Suboptimal Shapley Value Explanations
Xiaolei Lu
TL;DR
The paper tackles suboptimal baselines in Shapley value explanations for black-box models, showing that replacement-based baselines can introduce asymmetric feature interactions that bias attribution. It introduces an uncertainty-based reweighting mechanism and a principled approach to minimize asymmetric interactions by driving $p(y|\mathbf{x}'_i)$ toward $p(y)$ or maximizing $H(Y|\mathbf{x}'_i)$, thereby accelerating computation and improving faithfulness. Through extensive NLP experiments on BERT-base and RoBERTa-base across SST-2, SNLI, Yelp-2, SNIPS, and 20Newsgroup, the method (random-uw and condition-uw) consistently enhances explanation fidelity as measured by LOR, SF, and CM, while in-distribution baselines further bolster results.

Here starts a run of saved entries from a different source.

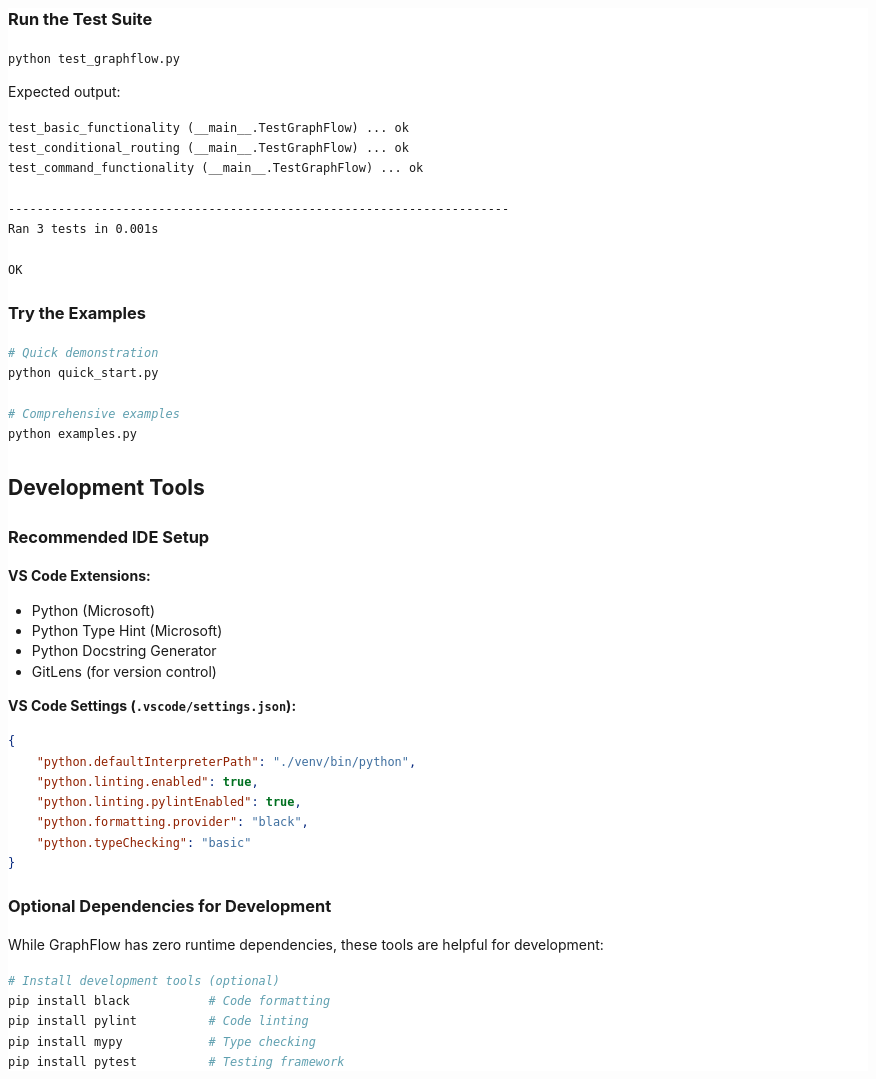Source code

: ### Run the Test Suite

```bash
python test_graphflow.py
```

Expected output:
```
test_basic_functionality (__main__.TestGraphFlow) ... ok
test_conditional_routing (__main__.TestGraphFlow) ... ok
test_command_functionality (__main__.TestGraphFlow) ... ok

----------------------------------------------------------------------
Ran 3 tests in 0.001s

OK
```

### Try the Examples

```bash
# Quick demonstration
python quick_start.py

# Comprehensive examples
python examples.py
```

## Development Tools

### Recommended IDE Setup

**VS Code Extensions:**
- Python (Microsoft)
- Python Type Hint (Microsoft)
- Python Docstring Generator
- GitLens (for version control)

**VS Code Settings (`.vscode/settings.json`):**
```json
{
    "python.defaultInterpreterPath": "./venv/bin/python",
    "python.linting.enabled": true,
    "python.linting.pylintEnabled": true,
    "python.formatting.provider": "black",
    "python.typeChecking": "basic"
}
```

### Optional Dependencies for Development

While GraphFlow has zero runtime dependencies, these tools are helpful for development:

```bash
# Install development tools (optional)
pip install black           # Code formatting
pip install pylint          # Code linting
pip install mypy            # Type checking
pip install pytest          # Testing framework
```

Human and GPT-4 evaluations reveal a remaining gap between model-inferred explanations and human understanding, underscoring the need for more interpretable alignments in practice. Overall, the work offers a practical, theory-grounded path to more faithful Shapley-based explanations with faster computation for deep NLP models.
Abstract
Deep Neural Networks (DNNs) have demonstrated strong capacity in supporting a wide variety of applications. Shapley value has emerged as a prominent tool to analyze feature importance to help people understand the inference process of deep neural models. Computing Shapley value function requires choosing a baseline to represent feature's missingness. However, existing random and conditional baselines could negatively influence the explanation. In this paper, by analyzing the suboptimality of different baselines, we identify the problematic baseline where the asymmetric interaction between $\bm{x}'_i$ (the replacement of the faithful influential feature) and other features has significant directional bias toward the model's output, and conclude that $p(y|\bm{x}'_i) = p(y)$ potentially minimizes the asymmetric interaction involving $\bm{x}'_i$. We further generalize the uninformativeness of $\bm{x}'_i$ toward the label space $L$ to avoid estimating $p(y)$ and design a simple uncertainty-based reweighting mechanism to accelerate the computation process. We conduct experiments on various NLP tasks and our quantitative analysis demonstrates the effectiveness of the proposed uncertainty-based reweighting mechanism. Furthermore, by measuring the consistency of explanations generated by explainable methods and human, we highlight the disparity between model inference and human understanding.